:: Dataset entries ::
/---

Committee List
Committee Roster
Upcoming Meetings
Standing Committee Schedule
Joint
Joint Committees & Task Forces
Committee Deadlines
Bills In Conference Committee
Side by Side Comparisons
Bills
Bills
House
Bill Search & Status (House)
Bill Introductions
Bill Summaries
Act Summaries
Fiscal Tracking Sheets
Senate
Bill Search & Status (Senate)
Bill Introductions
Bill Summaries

\---

:: WHAT YOU HAVE TO DO ::
Go through the entries above and copy every line containing "Status".

:: RESPONSE ::
Bill Search & Status (House)
Bill Search & Status (Senate)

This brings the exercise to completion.